Supporters of Labour Party candidate Peter Obi attend a campaign rally in Lagos.

Supporters of Labour Party candidate Peter Obi attend a campaign rally in Lagos.

Nyancho Nwanri/Reuters

With less than two weeks until election day on Feb. 25, three leading candidates are locked in a tight race to be Nigeria’s next president. Bola Ahmed Tinubu of the ruling All Progressives Congress and Atiku Abubakar of the main opposition People’s Democratic Party have the backing of powerful get-out-the-vote operations. But Peter Obi of the Labour Party — who has promised to overhaul the country’s politics and create a “new Nigeria” — is leading several voting-intention surveys conducted in the run-up to the vote.

What does this all mean for the election outcome and the prospect for solutions to the country’s social and economic problems? We asked Eurasia Group expert Amaka Anku for her thoughts.


Why is Obi performing so strongly?

Nigerians are frustrated over decades of underinvestment in infrastructure (including roads and electricity), education, and healthcare – all the things that make an economy competitive and create inclusive growth. Their frustrations are directed at the political establishment represented by the major political parties, the PDP and the APC, that have run the country since the transition to democracy in 1999. They hope that Obi can break the cycle of underinvestment and poverty.

Why deposit this hope in Obi?

There are several reasons for this. Obi is a relative newcomer to Nigerian politics compared to either Tinubu or Atiku. He entered politics in the early 2000s whereas both Atiku and Tinubu have been heavily involved in Nigerian politics since prior to the transition to democracy.

Obi is also a Christian from the south of the country, which gives his candidacy a unique potency at the moment. Nigeria has a tradition of rotating the presidency between the largely Muslim north and the largely Christian south. Current President Muhammadu Buhari is a northern Muslim, so according to this custom, the next president should be a southern Christian. Yet the main opposition PDP chose Atiku, a former vice president and a Muslim, as its nominee. That has split the opposition vote in the south. And the APC chose Tinubu, a southern Muslim as its presidential nominee, and a northern Muslim as the party’s vice-presidential candidate, creating the first Muslim-Muslim ticket since 1999. That has alienated Christian communities across the country. So, for those who want to ensure strong Christian representation in the presidency, Obi fits the bill.

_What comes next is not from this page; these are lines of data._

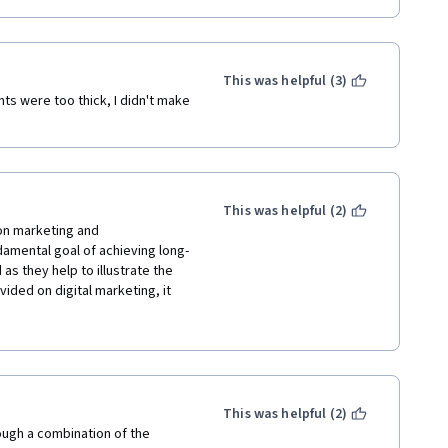
This was helpful (3)
ts were too thick, I didn't make 
This was helpful (2)
on marketing and 
amental goal of achieving long-
as they help to illustrate the 
ided on digital marketing, it 
or introducing the 
tion tools. Great description 
trategies especially - some 
aviour, and I appreciate these 
ergraduate major.
This was helpful (2)
ugh a combination of the 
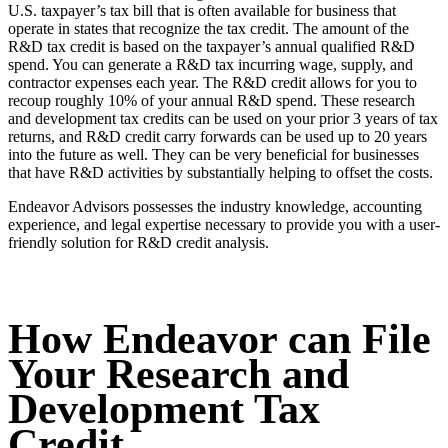
U.S. taxpayer’s tax bill that is often available for business that
operate in states that recognize the tax credit. The amount of the
R&D tax credit is based on the taxpayer’s annual qualified R&D
spend. You can generate a R&D tax incurring wage, supply, and
contractor expenses each year. The R&D credit allows for you to
recoup roughly 10% of your annual R&D spend. These research
and development tax credits can be used on your prior 3 years of tax
returns, and R&D credit carry forwards can be used up to 20 years
into the future as well. They can be very beneficial for businesses
that have R&D activities by substantially helping to offset the costs.
Endeavor Advisors possesses the industry knowledge, accounting
experience, and legal expertise necessary to provide you with a user-
friendly solution for R&D credit analysis.
How Endeavor can File
Your Research and
Development Tax
Credit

Do you think Obi can prevail against the establishment?

Obi is leading in the polls, but it’s important to note the country doesn’t have a long history of polling and modeling voter turnout. So, it’s hard to know how surveys of voter intentions will translate into actual votes. Obi’s Labour Party doesn’t govern any states or control any legislatures. You need to have people in every community, in every village who are going to knock on doors and provide people with water, food, and whatever else is needed to get their votes. This is where the APC and PDP have a huge advantage. Another big weakness of Obi’s candidacy is that his support is primarily concentrated in the south, and Nigerian election law requires winners to meet certain vote thresholds across the country’s 36 states. Given all this, I think one of the two establishment candidates will win the election.

What are the biggest issues for voters?

The economy and security. Nigeria has experienced two recessions since 2015, unemployment is more than 30%, and there is widespread underemployment. Serious military operations against the Boko Haram terrorist group in the northeast of the country have reduced the threat it has posed since 2015. But the criminal groups in the northwest have grown stronger and more active over the last six years, fighting among themselves, attacking local communities, and kidnapping people for ransom.

What does the next president need to do to address these problems?

There are two critical things. First, you have to raise tax revenue. At just about 6% of GDP, federal tax revenue is far below the average for sub-Saharan African countries of about 18%, let alone the much higher levels of the industrialized nations of the OECD. Without money, you can’t invest in a more professional police force. You can't invest in better infrastructure that will enable businesses to thrive. You must create and communicate a new national vision and get enough people to buy into it so that they will want to pay taxes. Second, you must have a strong bureaucracy to spend the money you raise effectively.

Do you think these presidential candidates can address these challenges?

Both Atiku and Obi have focused a lot more on reducing Nigeria's debt and cutting inefficient government spending. But although you can always redirect any government’s spending in more efficient ways, I think raising revenue is by far the more urgent problem for Nigeria. If you look at Nigeria’s total government spending, it’s already far below that of its peers in sub-Saharan Africa. Tinubu has done a better job talking about revenue generation because he has a record of addressing this issue in Lagos. But I think he would struggle with articulating a clear vision and getting Nigerians to support it because, if he wins, a lot of people will feel cheated. Those who wanted change may feel alienated with the same party in power for another eight years.

So, it sounds like you’re pessimistic ...?

Not necessarily. I mean, the challenges are great, yes, but I do believe there’s never been a greater sense of urgency to address some of the population’s needs. One clear example of this is the emerging consensus on removing the fuel subsidies that cost Nigeria almost $10 billion last year. That's $10 billion that wasn't spent on healthcare, education, or roads. I think the massive protests against police violence in 2020 and other signs of mounting discontent have convinced the political class that if it doesn’t make some fundamental changes, it could have serious governance challenges on its hands in the future.